Americans Are Saying Yes To Public Transporation
Public transportation is a daily reality for many, and when you’re riding the subway or taking the bus to work, you may feel like you have all the information you need about your commute. But even if you know how to navigate your city without a car – and maybe even without a GPS – there is still more to learn about how these systems are evolving. We’ve highlighted a couple of recent studies that show how the commuting habits of American households have changed. It’s clear that the data supports the transportation goals outlined by the Energy 2030 Commission on National Energy Efficiency Policy, and funding that goes towards public transportation is both effective and necessary.
According to a recent report by the American Public Transportation Association (APTA), more Americans used public transportation in 2013 that in any year since 1956, with users taking 10.7 billion trips. In total, ridership has increased by 37.2% since 1995, outpacing population growth and vehicle miles traveled. That is a lot of energy saved on daily commutes.

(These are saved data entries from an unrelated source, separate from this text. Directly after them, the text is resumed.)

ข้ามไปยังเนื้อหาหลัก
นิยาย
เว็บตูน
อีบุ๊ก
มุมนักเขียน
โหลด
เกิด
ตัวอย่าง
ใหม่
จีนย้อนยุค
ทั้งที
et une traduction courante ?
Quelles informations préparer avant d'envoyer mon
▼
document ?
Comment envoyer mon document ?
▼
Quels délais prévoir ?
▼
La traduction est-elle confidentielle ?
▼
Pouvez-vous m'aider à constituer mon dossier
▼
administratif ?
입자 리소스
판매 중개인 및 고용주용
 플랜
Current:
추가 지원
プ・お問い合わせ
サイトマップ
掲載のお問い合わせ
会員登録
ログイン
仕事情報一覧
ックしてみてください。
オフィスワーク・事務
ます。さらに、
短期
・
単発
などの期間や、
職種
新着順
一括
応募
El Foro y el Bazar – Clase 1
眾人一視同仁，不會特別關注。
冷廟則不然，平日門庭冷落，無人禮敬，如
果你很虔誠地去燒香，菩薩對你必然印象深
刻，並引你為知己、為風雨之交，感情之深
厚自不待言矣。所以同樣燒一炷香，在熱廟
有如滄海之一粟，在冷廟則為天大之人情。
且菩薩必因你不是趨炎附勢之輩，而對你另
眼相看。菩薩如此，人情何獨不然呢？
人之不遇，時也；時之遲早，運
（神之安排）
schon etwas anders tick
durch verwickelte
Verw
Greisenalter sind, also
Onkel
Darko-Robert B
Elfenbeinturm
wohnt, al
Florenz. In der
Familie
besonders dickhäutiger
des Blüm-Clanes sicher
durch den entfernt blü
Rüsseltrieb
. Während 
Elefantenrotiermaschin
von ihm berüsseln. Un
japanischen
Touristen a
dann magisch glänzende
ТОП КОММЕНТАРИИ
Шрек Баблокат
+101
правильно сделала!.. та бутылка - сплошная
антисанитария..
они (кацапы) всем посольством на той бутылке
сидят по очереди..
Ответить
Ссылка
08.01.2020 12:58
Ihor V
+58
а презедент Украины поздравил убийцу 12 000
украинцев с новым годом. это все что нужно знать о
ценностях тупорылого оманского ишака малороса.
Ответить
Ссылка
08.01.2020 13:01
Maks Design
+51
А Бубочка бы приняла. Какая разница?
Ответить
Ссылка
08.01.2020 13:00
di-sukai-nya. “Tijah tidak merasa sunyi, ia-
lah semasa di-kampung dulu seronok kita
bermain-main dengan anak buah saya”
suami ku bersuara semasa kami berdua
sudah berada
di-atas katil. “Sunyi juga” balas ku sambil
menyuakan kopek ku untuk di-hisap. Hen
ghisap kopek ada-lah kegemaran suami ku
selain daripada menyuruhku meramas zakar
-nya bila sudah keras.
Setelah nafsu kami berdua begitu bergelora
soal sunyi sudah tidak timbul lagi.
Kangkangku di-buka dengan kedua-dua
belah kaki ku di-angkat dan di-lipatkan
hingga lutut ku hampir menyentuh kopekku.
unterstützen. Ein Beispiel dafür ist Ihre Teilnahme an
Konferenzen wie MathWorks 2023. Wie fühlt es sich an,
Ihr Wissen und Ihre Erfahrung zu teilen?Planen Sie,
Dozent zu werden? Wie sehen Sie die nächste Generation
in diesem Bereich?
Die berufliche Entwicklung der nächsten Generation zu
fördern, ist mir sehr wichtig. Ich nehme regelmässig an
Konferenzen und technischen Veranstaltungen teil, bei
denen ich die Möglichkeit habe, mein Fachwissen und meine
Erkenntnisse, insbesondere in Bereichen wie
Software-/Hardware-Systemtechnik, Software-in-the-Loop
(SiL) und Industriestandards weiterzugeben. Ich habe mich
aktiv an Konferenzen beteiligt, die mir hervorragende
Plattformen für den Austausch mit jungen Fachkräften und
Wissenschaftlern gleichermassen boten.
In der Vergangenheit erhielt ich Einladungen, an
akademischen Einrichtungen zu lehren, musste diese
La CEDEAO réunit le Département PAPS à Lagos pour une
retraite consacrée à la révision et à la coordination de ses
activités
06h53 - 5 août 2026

APTA in part attributes the increase to the economic recovery as more people begin to rely on public transportation to get to work. However, the President of APTA believes the inverse is also true: unemployment rates decrease as more people have access to job opportunities through transit.
APTA’s findings coincide with a U.S. PIRG report from 2013 showing that Americans in almost every state have been driving less each year since 2004. The study ruled out a direct connection between economic slowdown or increased city populations and driving rates. There are many different factors influencing the trend, but in part people may simply be nixing cars to make their commutes more energy efficient.
Finally, to spotlight a state often associated with bumper to bumper traffic (at least in the LA area), the California Household Travel Survey found the percentage of trips made by walking, biking and public transit has more than doubled in the state since 2000. The survey, conducted by the California Department of Transportation (Caltrans), found that in the year 2000 11% of household trips were taken using car-alternative methods, and that number has increased to nearly 23% in 2014.
How do these studies relate to the Energy 2030 goal to double U.S. energy productivity? The transportation sector accounts for 28.1% of our country’s energy use, which means even small changes can impact overall productivity significantly. If public transportation usage continues to rise and if the government continues to invest in infrastructure, the US will save energy, increase energy security and improve the environment. Ride on!